--- EXCERPTED TEXT Enclosed Below ---

The government has announced details of the first tranche of recipients of its £1 billion build-to-rent fund, reports Property Week.
The Communities and Local Government department has revealed the first 45 successful bidders, which includes eight housing associations, that will share £700 million from the first round of the government scheme.
The 45 major private rental building projects can now go forward for final due diligence checks, ahead of the cash being released.
It marks the Government’s first steps towards its goal of creating a more balanced rental market which has seen a mix of house builders, social housing providers and contractors win project backing.
The fund is designed to give developers access to borrowing at 2.07 per cent over a five-year period for new private rented homes. It was originally set at £200 million in October, but Chancellor George Osborne announced that this would be increased to £1 billion during his March Budget speech.
In a statement this week, Housing Minister Mark Prisk said: “This government is determined to get Britain building, and the build-to-rent fund is set to help us deliver, with up to 10,000 new homes to be built from these projects.
“We’ve seen overwhelming demand for the fund, and it’s become clear that there’s a real appetite for rental investment. We want to support that, which is why we’ve made a £1 billion Budget boost to the fund.
“Now, these new projects will help us map this almost uncharted market, bringing in new blood to improve rental quality and choice, and building the new homes that this country wants and needs.”
The first Build -to-Rent winners are:
• A2 Dominion Housing
• Blackswan Property
• Bouygues Development
• Bovis Homes
• Broomleigh Regeneration
• Carillion-Igloo
• Carpenter Investments
• CCURV LLP
• Chestnut Homes
• Clearstorm
• Climate Energy Homes
• Countryside (2 schemes)
• Crest Nicholson
• CS Capital Partners
• Derwentside Homes
• Evenbrook Capital
• Genesis Housing Association
• Geronimo
• Granger
• Greenwich Peninsula
• Housing Solutions
• Hurst Street
• Inland Homes
• Keepmoat
• Kier Project Investment
• YH Residential
• Lendlease
• Lovell Partnerships
• LPC Living
• Mill Group
• Mount Anvil
• Muse Developments
• Network Housing Group
• Notting Hill Housing
• Orbit Homes 2020
• Persimmon Homes
• PlaceFirst (2 schemes)
• Plus Dane
• Quintain Estates
• Regeneration
• Relta
• South Yorkshire Housing Association
• Taylor Wimpey
The first round projects are expected to bring forward the building of up to 10,000 new private rented homes, a quarter of which will be based in London. Details of how much funding each bidder received will be announced in May.
Mayor of London, Boris Johnson added: “With London’s population expanding at record pace, we need to build around a million new homes in the next 25 years to meet demand and avert a possible housing crisis. Increasing supply in the private rented sector has a massive part to play in this.
Building new well-designed homes to rent will also lead to a more balanced rental market for Londoners, as well as providing construction jobs and stimulating growth for London’s economy by making it an even better place to live and work in.”
The government this week also confirmed the members of its new private rented sector housing taskforce.
The group, led by Stanford Mallinson founder, Andrew Stanford, will provide support and advice for developers with projects that were not successful in the first round of bidding in order to make them viable for investment in the future.
Other additional taskforce members include: Julian D’Arcy of Kirkby Capital; Johanna Embling, a former Equity Partner at Cushman & Wakefield; Tracy Hartley, a specialist asset manager at Grainger; and Dominic Martin, a Senior Analyst at EC Harris.
A second round of bidding for the remaining £300 million is expected to open later this year, and will be handled by the Homes and Communities Agency.

--- End of Enclosed EXCERPTED TEXT ---

**ASSIGNED TASK**
Quote the build-to-rent fund article word for word from "The government this" to "and Communities Agency.".

--- PROVIDED DATA Enclosed Below ---

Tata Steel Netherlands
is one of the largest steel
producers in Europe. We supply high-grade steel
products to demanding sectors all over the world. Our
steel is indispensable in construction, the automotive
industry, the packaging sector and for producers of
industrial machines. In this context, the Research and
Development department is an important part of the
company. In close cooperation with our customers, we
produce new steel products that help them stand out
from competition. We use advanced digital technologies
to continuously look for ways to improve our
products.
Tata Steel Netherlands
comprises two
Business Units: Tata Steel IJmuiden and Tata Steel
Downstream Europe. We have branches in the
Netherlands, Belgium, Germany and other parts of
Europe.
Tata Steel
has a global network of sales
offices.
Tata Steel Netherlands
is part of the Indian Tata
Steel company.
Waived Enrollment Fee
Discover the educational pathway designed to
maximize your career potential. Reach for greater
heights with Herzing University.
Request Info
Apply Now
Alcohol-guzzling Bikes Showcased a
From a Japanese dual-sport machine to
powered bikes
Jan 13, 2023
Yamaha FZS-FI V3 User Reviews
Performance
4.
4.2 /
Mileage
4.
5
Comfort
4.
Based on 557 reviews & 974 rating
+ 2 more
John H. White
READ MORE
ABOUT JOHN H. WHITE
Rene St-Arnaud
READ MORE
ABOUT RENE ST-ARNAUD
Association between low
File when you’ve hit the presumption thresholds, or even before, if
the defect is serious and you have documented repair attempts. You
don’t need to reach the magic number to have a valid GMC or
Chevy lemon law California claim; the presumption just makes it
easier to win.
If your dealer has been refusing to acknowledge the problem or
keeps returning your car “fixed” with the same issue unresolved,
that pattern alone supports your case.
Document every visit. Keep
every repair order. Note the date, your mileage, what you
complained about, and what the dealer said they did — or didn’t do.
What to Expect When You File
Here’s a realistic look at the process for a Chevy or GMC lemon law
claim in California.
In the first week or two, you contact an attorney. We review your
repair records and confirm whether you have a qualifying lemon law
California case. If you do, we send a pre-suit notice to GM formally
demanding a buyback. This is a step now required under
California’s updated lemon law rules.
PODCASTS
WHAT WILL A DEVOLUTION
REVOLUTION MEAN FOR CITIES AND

--- End of Enclosed PROVIDED DATA ---

**REPLY TO THE TASK**
The government this week also confirmed the members of its new private rented sector housing taskforce.
The group, led by Stanford Mallinson founder, Andrew Stanford, will provide support and advice for developers with projects that were not successful in the first round of bidding in order to make them viable for investment in the future.
Other additional taskforce members include: Julian D’Arcy of Kirkby Capital; Johanna Embling, a former Equity Partner at Cushman & Wakefield; Tracy Hartley, a specialist asset manager at Grainger; and Dominic Martin, a Senior Analyst at EC Harris.
A second round of bidding for the remaining £300 million is expected to open later this year, and will be handled by the Homes and Communities Agency.